-->

Mencapai Tingkat Profetik dalam Tradisi Maulid


Gambar oleh:muslimfiqih.blogsport.co.id

Maulid Nabi atau kelahiran Nabi Muhammad Saw., menjadi sebuah tradisi yang berkembang dalam agama Islam. Maulid bisa dikatakan bentuk ekspresi kegembiraan dan penghormatan seluruh umat di dunia. Jika mengaku mencintai Nabi Muhammad, salah satunya yaitu dengan cara mengingat kelahiran beliau. Tidak ada cara mencintai tanpa mengingat dan mempelajari apa-apa yang beliau sunnahkan kepada umatnya.
            Dalam tradisi Maulid ini, umat Islam bisa mempelajari jejak historis yang dapat meningkatkan akan kualitas ibadah kita kepada Allah. Tak ada manusia yang paling sempurnah selain nabi Muhammad untuk dijadikan refleksi atau contoh dalam beribadah kepada Allah. Barangkali tidak hanya dalam beribadah, melainkan dalam semua tetek bengek kehidupan beliaulah adalah contoh besarnya.

▶ **Data yang Diberikan**
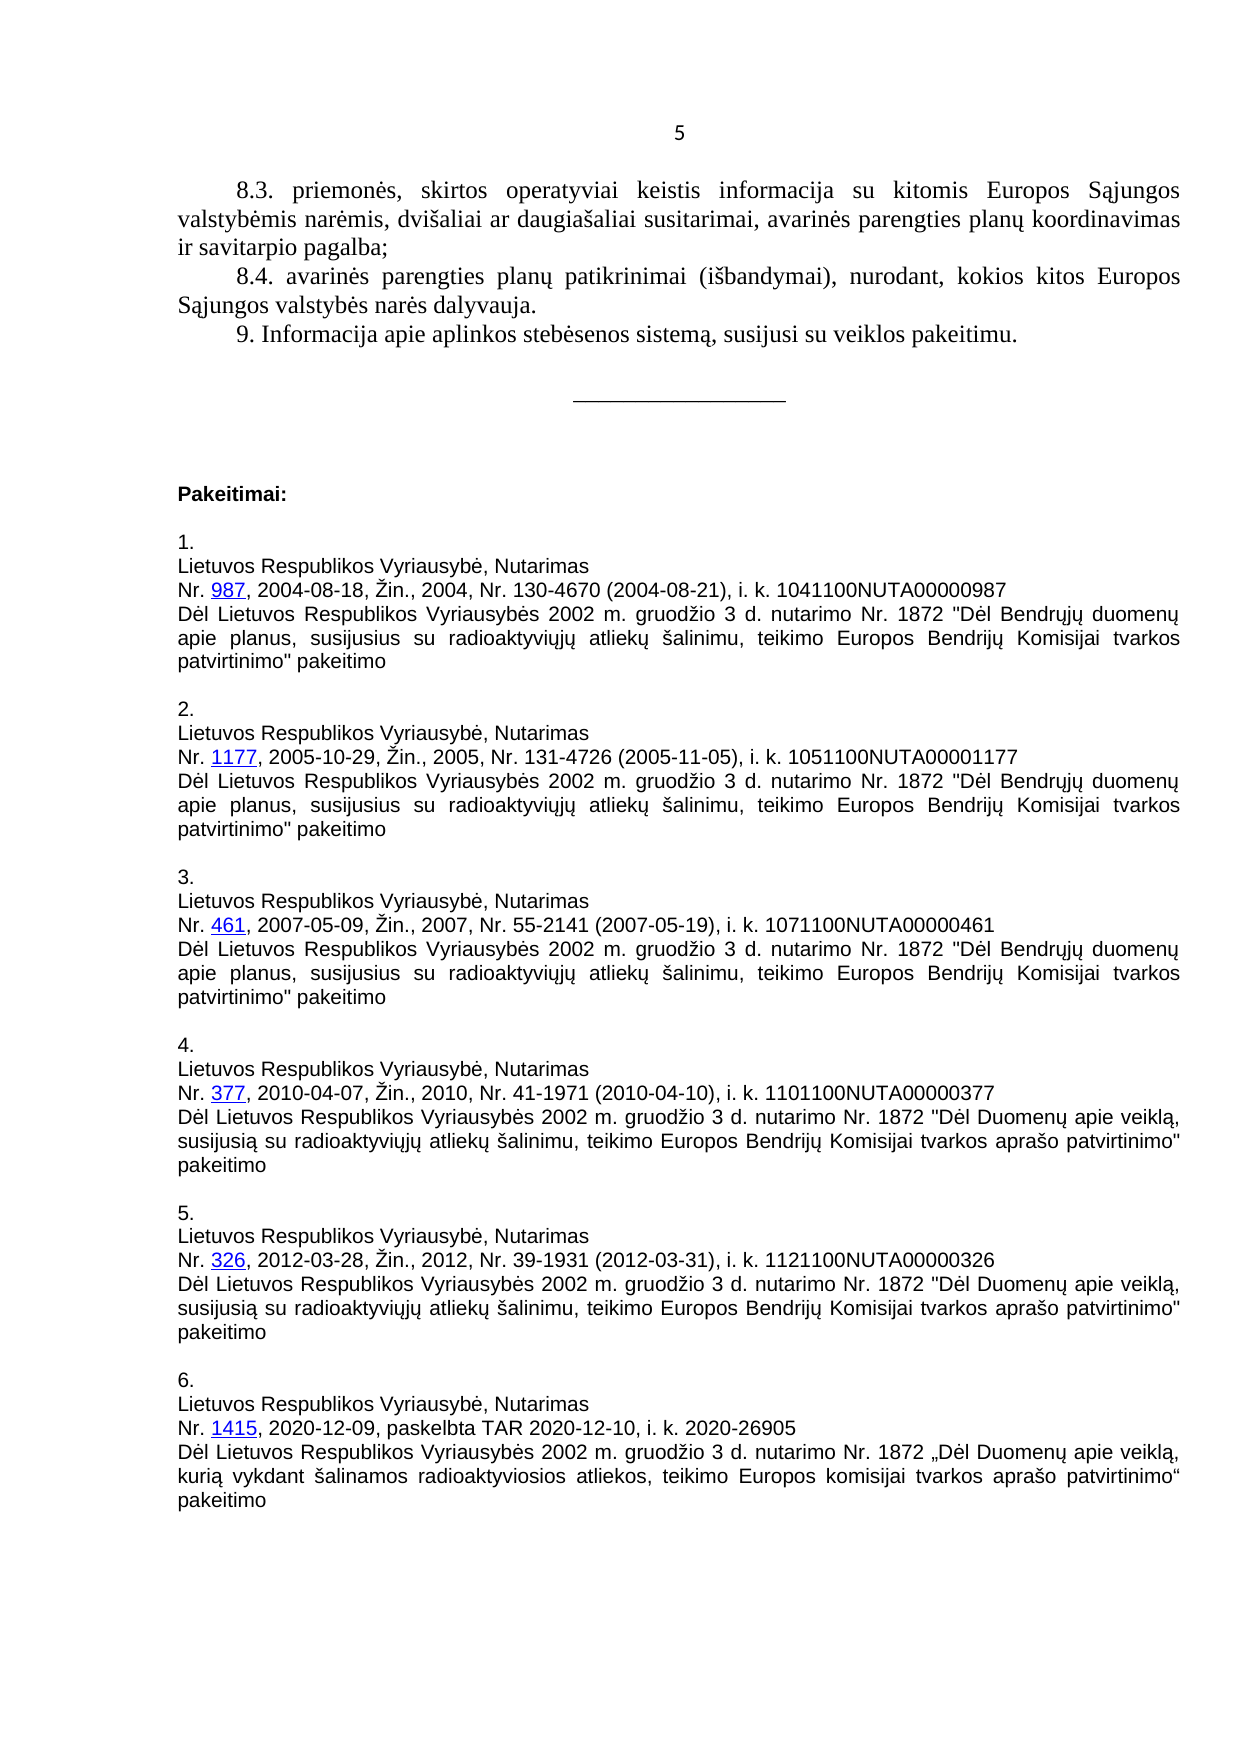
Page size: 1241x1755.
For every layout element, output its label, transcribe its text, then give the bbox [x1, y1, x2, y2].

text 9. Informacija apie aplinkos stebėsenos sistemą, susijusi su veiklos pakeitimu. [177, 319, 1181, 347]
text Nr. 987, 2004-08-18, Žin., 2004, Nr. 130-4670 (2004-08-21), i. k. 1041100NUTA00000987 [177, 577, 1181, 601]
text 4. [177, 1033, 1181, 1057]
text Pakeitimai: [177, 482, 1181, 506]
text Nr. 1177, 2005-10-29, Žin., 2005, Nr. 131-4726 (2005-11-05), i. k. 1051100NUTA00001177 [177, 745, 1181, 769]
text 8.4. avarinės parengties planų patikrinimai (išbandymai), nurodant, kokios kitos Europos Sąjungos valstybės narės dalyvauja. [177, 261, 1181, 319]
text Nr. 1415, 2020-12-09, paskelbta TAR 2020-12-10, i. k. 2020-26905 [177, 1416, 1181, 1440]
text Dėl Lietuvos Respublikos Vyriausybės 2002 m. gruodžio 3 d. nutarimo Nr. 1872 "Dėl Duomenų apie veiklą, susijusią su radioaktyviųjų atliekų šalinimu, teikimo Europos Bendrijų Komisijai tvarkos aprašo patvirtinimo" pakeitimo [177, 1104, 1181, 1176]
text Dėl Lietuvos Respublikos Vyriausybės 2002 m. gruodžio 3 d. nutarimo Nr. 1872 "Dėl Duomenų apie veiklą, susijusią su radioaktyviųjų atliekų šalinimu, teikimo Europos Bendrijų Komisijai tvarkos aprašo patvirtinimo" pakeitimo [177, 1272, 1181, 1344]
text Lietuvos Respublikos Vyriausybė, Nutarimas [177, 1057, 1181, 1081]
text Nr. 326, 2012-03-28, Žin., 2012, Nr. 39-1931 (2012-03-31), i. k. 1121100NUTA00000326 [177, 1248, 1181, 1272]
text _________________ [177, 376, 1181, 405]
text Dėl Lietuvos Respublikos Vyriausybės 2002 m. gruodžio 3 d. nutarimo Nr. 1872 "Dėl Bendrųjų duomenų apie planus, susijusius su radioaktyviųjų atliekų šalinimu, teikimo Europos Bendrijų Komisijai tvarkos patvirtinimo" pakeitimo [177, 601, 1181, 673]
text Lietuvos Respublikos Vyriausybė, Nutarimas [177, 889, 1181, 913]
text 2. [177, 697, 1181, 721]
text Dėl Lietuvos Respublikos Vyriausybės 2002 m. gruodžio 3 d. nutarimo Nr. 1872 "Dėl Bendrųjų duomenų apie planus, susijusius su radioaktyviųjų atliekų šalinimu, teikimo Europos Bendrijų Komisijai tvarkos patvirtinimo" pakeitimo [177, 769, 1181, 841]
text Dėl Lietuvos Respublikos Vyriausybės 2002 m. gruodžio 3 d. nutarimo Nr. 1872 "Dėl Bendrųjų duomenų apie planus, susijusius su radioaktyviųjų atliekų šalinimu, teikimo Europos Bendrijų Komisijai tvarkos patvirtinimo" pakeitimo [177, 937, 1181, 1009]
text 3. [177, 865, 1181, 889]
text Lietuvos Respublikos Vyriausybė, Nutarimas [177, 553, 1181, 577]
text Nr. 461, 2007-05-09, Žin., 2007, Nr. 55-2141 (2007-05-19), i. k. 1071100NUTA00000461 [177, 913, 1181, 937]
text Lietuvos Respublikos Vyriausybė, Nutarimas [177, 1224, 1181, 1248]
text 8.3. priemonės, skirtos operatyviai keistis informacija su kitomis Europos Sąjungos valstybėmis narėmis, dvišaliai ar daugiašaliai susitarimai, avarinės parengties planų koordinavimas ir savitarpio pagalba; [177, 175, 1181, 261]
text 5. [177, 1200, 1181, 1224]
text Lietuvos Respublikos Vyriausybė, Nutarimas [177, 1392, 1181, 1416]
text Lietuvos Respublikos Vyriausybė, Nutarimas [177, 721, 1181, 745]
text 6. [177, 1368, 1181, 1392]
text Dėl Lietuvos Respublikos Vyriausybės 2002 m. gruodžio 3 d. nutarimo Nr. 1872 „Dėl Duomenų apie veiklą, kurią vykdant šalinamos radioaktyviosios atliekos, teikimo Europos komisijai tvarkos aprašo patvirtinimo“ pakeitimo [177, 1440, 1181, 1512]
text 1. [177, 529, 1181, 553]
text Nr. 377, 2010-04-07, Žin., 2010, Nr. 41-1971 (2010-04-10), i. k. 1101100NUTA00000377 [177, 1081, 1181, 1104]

* * *

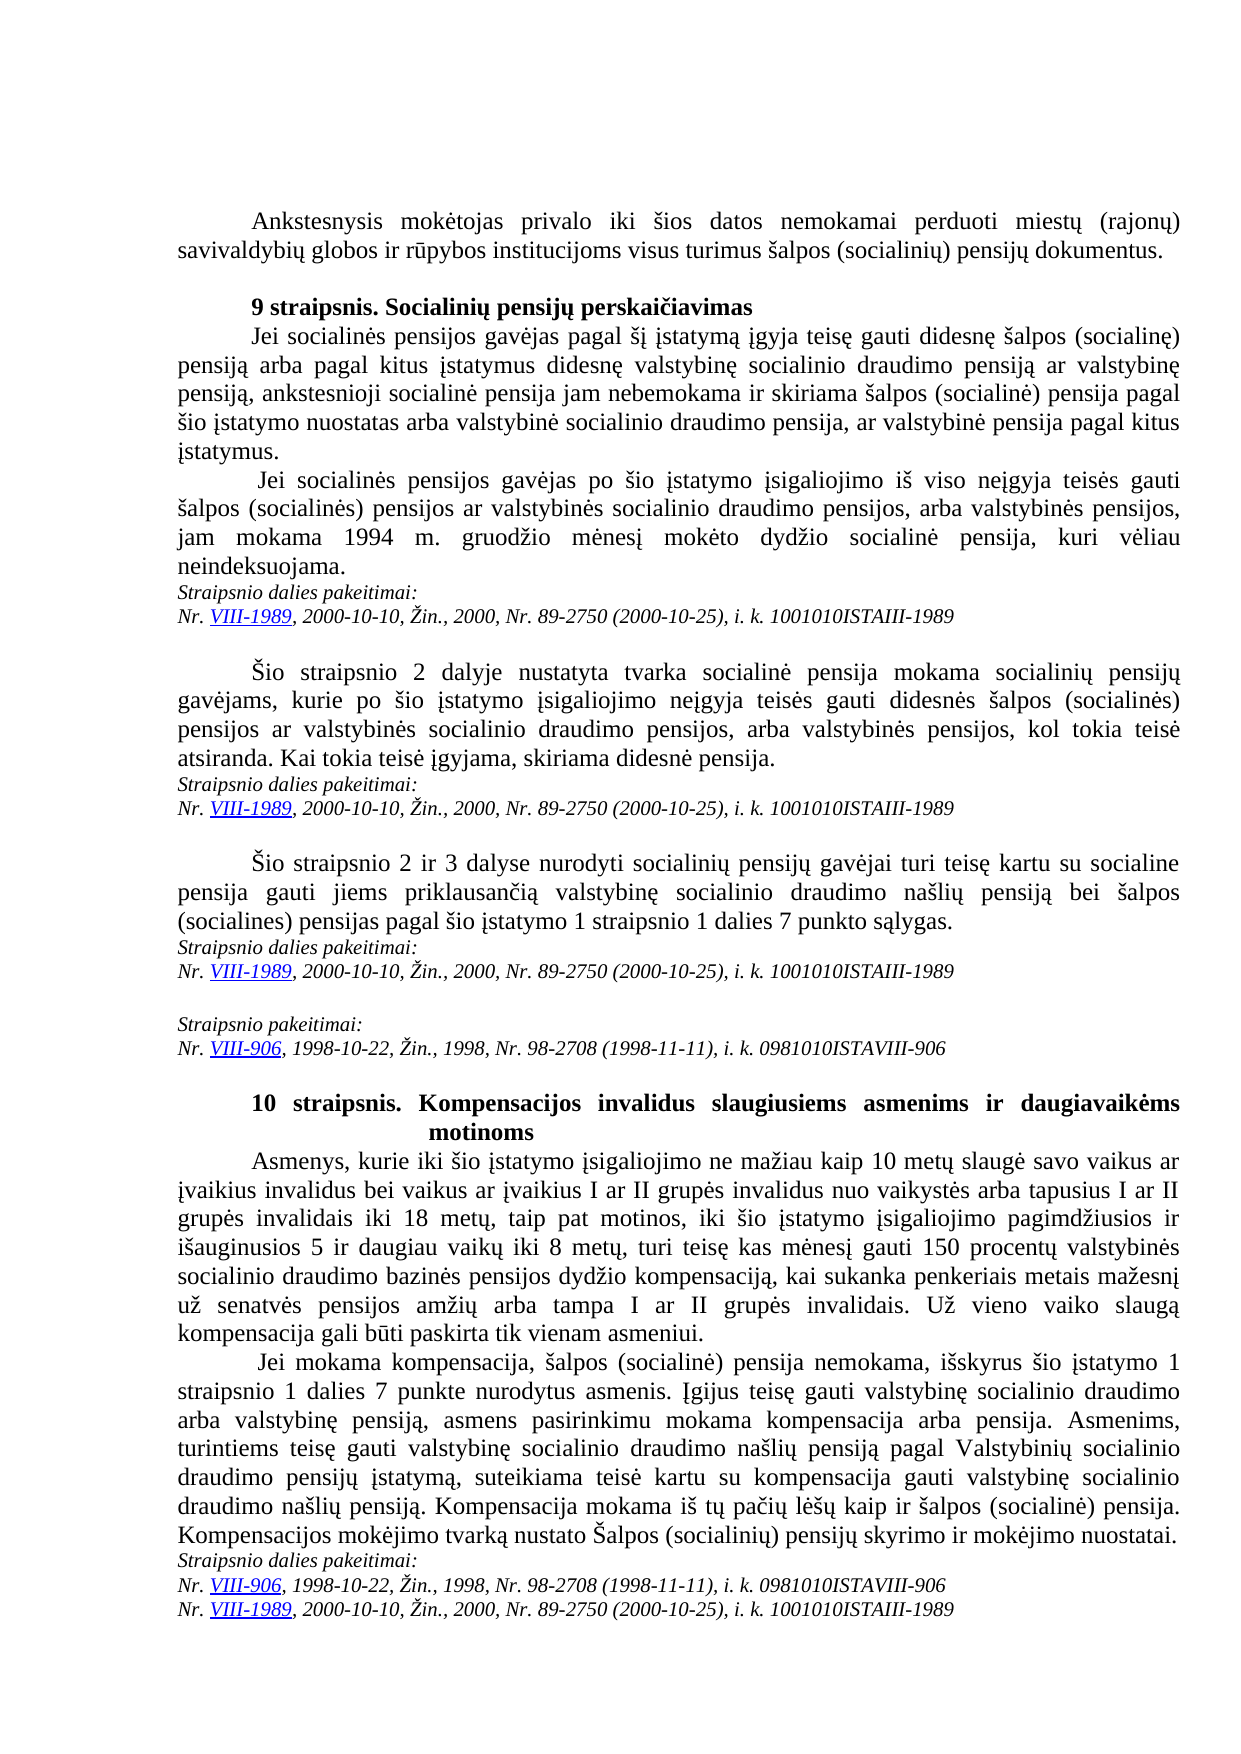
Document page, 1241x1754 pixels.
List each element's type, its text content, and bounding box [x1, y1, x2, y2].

▶ **Tugas Wajib**
a: Menurut teks tentang tradisi Maulid, apa arti Maulid Nabi?
b: Ubah paragraf dalam teks tentang tradisi Maulid yang diawali "Maulid Nabi atau kelahiran" menjadi daftar poin singkat yang tetap memuat fakta-fakta utamanya.

▶ **Penyelesaian Lengkap**
a: Maulid Nabi adalah kelahiran Nabi Muhammad Saw.

b:
- Maulid Nabi, yaitu kelahiran Nabi Muhammad Saw., adalah tradisi yang berkembang dalam agama Islam.
- Maulid merupakan ekspresi kegembiraan dan penghormatan seluruh umat di dunia.
- Salah satu cara mencintai Nabi Muhammad adalah dengan mengingat kelahiran beliau.
- Mencintai Nabi tidak mungkin tanpa mengingat dan mempelajari apa yang beliau sunnahkan kepada umatnya.